Within the records below is a range that opens at the line with "M564,829L637,864L641,876L616,897L568,841Z" and closes at the line with "M814,927L816,935L778,968L775,961Z". Return that range word for word, both ends included, and only that range.

Stored data
• • • • • • •

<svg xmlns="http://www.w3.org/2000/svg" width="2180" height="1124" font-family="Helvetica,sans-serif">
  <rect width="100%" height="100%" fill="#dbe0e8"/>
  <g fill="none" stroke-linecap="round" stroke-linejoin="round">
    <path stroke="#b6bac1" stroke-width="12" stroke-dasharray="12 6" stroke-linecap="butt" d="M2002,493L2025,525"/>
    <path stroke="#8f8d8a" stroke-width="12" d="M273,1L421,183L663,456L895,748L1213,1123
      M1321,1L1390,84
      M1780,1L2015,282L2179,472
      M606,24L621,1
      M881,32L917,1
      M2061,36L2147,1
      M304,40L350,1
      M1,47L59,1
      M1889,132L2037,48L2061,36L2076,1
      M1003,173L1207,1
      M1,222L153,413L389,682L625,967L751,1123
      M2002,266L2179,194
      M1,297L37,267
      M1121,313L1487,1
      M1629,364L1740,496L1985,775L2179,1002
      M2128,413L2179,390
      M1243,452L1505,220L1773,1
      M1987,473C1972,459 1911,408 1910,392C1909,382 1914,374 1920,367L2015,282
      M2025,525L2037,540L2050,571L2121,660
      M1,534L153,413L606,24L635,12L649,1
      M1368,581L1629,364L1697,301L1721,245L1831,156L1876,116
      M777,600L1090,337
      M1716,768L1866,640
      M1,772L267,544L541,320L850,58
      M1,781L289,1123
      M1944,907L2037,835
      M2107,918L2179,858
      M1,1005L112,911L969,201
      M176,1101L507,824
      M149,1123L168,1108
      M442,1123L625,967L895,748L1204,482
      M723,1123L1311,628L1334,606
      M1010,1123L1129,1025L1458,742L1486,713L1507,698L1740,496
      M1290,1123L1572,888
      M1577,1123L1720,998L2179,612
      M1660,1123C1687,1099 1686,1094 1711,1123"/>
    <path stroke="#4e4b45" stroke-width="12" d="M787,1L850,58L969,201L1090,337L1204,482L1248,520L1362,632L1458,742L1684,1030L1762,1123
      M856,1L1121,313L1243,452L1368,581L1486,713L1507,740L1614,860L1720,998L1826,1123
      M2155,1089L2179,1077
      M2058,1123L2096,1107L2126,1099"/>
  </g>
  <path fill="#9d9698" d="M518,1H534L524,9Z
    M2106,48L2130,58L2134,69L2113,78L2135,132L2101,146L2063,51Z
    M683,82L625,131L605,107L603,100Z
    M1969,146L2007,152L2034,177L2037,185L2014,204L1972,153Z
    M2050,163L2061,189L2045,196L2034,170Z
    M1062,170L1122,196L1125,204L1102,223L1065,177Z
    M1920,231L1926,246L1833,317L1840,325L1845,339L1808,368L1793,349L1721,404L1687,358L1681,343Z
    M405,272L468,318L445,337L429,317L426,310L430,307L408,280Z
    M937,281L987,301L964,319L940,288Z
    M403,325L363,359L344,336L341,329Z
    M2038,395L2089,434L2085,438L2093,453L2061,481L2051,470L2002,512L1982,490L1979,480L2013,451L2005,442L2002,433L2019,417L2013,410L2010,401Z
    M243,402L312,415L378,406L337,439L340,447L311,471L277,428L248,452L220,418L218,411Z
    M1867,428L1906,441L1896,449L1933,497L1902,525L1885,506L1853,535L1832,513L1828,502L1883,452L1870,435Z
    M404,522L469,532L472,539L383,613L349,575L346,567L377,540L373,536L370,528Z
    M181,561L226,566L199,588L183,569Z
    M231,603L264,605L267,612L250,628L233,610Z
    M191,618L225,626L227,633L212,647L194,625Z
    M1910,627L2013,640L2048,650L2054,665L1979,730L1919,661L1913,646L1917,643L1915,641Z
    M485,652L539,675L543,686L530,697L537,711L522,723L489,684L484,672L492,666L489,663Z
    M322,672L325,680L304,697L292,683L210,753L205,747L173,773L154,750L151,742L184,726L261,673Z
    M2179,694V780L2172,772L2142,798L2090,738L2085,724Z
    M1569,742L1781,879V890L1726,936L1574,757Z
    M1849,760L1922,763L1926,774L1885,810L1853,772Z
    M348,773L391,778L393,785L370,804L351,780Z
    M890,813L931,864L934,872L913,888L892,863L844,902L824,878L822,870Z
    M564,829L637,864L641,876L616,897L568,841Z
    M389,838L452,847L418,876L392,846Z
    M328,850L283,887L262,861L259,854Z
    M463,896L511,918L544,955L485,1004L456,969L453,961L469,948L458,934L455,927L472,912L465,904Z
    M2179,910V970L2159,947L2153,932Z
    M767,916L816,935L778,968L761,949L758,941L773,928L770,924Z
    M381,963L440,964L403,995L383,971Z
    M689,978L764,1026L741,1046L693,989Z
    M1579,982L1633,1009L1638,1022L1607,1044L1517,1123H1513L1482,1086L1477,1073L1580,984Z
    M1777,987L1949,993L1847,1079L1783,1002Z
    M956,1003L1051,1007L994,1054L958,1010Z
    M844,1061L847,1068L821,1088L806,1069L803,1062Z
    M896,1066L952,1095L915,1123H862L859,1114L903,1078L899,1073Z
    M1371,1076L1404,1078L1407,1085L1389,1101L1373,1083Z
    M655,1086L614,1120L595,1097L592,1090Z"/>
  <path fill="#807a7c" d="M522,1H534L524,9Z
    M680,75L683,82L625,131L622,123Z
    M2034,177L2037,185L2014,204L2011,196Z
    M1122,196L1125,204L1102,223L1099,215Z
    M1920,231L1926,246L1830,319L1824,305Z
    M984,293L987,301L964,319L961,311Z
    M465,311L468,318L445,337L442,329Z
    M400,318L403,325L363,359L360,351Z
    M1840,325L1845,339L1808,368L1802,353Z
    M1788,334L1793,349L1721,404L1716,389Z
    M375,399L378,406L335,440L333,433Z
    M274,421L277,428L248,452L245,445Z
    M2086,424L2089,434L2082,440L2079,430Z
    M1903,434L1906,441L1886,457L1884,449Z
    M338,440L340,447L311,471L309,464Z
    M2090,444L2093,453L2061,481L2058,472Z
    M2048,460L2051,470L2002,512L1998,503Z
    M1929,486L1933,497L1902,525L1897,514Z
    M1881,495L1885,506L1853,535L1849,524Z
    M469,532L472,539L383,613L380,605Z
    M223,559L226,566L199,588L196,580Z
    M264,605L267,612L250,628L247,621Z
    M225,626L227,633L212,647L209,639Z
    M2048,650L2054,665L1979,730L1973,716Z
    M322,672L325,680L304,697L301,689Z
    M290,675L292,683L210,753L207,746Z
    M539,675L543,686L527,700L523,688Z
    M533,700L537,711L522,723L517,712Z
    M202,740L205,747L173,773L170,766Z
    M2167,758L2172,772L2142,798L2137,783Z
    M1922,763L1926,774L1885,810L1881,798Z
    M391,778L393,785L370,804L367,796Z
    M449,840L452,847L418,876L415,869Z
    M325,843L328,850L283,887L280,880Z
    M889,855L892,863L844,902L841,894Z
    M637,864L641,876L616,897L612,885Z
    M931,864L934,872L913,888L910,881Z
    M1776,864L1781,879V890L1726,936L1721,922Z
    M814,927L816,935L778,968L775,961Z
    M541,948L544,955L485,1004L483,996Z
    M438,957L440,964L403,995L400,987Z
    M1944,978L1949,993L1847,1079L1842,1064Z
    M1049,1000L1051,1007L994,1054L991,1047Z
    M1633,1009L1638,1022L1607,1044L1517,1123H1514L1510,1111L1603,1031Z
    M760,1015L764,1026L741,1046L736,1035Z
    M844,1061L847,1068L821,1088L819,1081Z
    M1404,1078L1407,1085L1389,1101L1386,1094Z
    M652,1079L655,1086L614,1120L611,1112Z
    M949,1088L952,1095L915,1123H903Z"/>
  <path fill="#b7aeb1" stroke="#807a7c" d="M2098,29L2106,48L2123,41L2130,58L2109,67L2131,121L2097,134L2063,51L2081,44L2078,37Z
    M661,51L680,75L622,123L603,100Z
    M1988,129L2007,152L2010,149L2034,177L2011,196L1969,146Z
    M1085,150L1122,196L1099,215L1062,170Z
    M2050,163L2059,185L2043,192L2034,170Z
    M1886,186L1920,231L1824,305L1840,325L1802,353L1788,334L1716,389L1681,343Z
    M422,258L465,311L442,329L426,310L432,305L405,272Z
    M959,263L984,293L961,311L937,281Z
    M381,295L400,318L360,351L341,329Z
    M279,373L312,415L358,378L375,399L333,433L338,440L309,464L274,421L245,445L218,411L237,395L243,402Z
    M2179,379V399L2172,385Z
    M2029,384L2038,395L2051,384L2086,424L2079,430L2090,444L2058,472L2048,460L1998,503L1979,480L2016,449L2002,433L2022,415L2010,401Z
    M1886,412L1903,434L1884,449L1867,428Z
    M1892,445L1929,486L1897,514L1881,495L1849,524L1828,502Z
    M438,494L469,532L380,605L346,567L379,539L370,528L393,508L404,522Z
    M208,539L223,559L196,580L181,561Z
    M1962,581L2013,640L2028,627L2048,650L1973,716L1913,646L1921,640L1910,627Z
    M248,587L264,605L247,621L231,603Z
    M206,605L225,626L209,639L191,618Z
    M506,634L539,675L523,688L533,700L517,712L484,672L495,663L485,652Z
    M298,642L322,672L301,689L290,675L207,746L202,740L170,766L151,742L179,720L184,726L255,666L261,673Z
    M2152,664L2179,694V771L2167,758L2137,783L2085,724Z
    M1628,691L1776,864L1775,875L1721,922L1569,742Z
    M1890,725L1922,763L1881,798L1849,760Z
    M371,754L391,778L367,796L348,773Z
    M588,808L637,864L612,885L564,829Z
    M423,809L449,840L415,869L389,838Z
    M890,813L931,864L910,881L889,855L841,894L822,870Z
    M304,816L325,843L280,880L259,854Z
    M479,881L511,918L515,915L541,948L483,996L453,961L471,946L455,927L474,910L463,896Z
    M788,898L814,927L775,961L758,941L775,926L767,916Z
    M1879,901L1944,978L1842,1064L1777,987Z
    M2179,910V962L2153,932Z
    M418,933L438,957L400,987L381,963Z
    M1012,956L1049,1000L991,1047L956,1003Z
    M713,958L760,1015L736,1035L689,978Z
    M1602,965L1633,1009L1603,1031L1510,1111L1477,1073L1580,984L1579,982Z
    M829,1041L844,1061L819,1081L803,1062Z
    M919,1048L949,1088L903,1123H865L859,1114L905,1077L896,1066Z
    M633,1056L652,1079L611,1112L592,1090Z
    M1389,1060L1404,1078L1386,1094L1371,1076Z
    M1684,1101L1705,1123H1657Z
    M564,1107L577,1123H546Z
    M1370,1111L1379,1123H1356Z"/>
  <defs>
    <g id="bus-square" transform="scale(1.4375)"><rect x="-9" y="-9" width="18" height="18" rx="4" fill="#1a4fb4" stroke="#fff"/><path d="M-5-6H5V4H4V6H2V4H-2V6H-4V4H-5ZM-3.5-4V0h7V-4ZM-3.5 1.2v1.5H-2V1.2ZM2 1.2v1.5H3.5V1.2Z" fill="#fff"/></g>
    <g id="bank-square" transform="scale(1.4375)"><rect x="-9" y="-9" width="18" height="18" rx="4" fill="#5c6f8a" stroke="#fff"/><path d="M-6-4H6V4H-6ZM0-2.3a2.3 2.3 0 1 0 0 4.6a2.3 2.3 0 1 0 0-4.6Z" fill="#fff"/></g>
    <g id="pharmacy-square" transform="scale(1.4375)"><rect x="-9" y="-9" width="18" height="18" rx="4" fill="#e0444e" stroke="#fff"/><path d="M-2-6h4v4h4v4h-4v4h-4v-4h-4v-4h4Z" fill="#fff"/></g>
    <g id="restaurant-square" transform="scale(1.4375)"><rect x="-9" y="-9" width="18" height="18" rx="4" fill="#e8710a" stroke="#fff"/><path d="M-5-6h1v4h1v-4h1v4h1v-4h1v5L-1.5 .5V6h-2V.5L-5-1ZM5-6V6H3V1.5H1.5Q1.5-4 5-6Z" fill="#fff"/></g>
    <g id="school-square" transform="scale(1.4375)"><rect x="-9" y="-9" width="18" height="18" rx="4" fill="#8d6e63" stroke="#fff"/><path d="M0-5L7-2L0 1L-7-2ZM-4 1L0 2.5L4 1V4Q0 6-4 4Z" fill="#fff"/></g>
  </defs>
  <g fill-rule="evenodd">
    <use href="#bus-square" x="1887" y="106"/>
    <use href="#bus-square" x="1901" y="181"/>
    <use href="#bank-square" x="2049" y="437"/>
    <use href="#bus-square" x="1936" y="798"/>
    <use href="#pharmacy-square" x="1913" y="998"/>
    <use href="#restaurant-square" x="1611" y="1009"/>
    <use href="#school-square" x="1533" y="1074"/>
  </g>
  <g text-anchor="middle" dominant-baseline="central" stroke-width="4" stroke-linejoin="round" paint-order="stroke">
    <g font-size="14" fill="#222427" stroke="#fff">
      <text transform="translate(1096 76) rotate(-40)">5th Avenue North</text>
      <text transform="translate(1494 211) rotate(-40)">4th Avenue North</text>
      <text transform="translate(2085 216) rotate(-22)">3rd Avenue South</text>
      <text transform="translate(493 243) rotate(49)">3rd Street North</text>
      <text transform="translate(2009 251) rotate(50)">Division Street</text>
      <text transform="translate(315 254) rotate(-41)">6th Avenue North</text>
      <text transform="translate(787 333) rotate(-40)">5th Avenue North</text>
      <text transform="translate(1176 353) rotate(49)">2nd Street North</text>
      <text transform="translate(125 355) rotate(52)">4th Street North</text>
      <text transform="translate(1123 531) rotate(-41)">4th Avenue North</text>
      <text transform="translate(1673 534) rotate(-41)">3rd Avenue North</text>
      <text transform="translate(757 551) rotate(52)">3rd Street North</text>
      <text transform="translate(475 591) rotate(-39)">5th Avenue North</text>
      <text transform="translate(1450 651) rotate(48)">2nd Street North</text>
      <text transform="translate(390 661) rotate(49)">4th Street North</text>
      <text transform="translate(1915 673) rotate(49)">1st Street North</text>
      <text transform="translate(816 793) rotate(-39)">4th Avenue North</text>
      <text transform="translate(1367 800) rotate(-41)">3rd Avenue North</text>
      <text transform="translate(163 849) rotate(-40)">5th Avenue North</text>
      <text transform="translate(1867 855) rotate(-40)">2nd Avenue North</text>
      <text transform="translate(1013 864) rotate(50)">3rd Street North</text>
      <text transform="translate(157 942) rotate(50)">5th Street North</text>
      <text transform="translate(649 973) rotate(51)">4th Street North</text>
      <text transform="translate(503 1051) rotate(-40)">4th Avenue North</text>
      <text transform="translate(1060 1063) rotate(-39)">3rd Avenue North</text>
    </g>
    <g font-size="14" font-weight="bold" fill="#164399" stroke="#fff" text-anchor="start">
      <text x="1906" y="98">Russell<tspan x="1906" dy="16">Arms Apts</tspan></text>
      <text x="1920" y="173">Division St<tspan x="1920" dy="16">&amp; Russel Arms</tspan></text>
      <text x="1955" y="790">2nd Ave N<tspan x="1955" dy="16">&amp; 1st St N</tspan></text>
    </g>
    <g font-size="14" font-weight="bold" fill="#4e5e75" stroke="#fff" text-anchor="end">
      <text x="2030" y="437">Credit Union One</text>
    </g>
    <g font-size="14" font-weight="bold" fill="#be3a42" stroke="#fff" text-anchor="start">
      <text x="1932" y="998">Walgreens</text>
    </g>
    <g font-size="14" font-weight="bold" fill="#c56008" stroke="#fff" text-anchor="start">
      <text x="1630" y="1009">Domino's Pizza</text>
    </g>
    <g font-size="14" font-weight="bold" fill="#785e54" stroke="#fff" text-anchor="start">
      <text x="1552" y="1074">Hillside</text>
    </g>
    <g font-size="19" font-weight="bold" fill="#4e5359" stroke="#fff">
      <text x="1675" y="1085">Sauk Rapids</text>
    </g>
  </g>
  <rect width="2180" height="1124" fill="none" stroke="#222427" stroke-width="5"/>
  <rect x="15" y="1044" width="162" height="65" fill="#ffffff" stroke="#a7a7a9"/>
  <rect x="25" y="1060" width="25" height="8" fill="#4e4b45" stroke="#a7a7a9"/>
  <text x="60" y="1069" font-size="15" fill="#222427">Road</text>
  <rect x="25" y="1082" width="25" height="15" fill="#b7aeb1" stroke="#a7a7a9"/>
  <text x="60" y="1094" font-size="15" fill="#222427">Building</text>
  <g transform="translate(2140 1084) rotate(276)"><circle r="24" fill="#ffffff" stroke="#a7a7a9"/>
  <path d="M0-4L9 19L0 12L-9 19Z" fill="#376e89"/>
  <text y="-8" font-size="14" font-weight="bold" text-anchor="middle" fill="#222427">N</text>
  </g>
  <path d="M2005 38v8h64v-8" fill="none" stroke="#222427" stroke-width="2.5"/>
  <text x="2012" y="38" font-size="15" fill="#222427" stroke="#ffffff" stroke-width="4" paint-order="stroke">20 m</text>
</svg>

• • • • • • •

* [Solution for this problem]:
    M564,829L637,864L641,876L616,897L568,841Z
    M389,838L452,847L418,876L392,846Z
    M328,850L283,887L262,861L259,854Z
    M463,896L511,918L544,955L485,1004L456,969L453,961L469,948L458,934L455,927L472,912L465,904Z
    M2179,910V970L2159,947L2153,932Z
    M767,916L816,935L778,968L761,949L758,941L773,928L770,924Z
    M381,963L440,964L403,995L383,971Z
    M689,978L764,1026L741,1046L693,989Z
    M1579,982L1633,1009L1638,1022L1607,1044L1517,1123H1513L1482,1086L1477,1073L1580,984Z
    M1777,987L1949,993L1847,1079L1783,1002Z
    M956,1003L1051,1007L994,1054L958,1010Z
    M844,1061L847,1068L821,1088L806,1069L803,1062Z
    M896,1066L952,1095L915,1123H862L859,1114L903,1078L899,1073Z
    M1371,1076L1404,1078L1407,1085L1389,1101L1373,1083Z
    M655,1086L614,1120L595,1097L592,1090Z"/>
  <path fill="#807a7c" d="M522,1H534L524,9Z
    M680,75L683,82L625,131L622,123Z
    M2034,177L2037,185L2014,204L2011,196Z
    M1122,196L1125,204L1102,223L1099,215Z
    M1920,231L1926,246L1830,319L1824,305Z
    M984,293L987,301L964,319L961,311Z
    M465,311L468,318L445,337L442,329Z
    M400,318L403,325L363,359L360,351Z
    M1840,325L1845,339L1808,368L1802,353Z
    M1788,334L1793,349L1721,404L1716,389Z
    M375,399L378,406L335,440L333,433Z
    M274,421L277,428L248,452L245,445Z
    M2086,424L2089,434L2082,440L2079,430Z
    M1903,434L1906,441L1886,457L1884,449Z
    M338,440L340,447L311,471L309,464Z
    M2090,444L2093,453L2061,481L2058,472Z
    M2048,460L2051,470L2002,512L1998,503Z
    M1929,486L1933,497L1902,525L1897,514Z
    M1881,495L1885,506L1853,535L1849,524Z
    M469,532L472,539L383,613L380,605Z
    M223,559L226,566L199,588L196,580Z
    M264,605L267,612L250,628L247,621Z
    M225,626L227,633L212,647L209,639Z
    M2048,650L2054,665L1979,730L1973,716Z
    M322,672L325,680L304,697L301,689Z
    M290,675L292,683L210,753L207,746Z
    M539,675L543,686L527,700L523,688Z
    M533,700L537,711L522,723L517,712Z
    M202,740L205,747L173,773L170,766Z
    M2167,758L2172,772L2142,798L2137,783Z
    M1922,763L1926,774L1885,810L1881,798Z
    M391,778L393,785L370,804L367,796Z
    M449,840L452,847L418,876L415,869Z
    M325,843L328,850L283,887L280,880Z
    M889,855L892,863L844,902L841,894Z
    M637,864L641,876L616,897L612,885Z
    M931,864L934,872L913,888L910,881Z
    M1776,864L1781,879V890L1726,936L1721,922Z
    M814,927L816,935L778,968L775,961Z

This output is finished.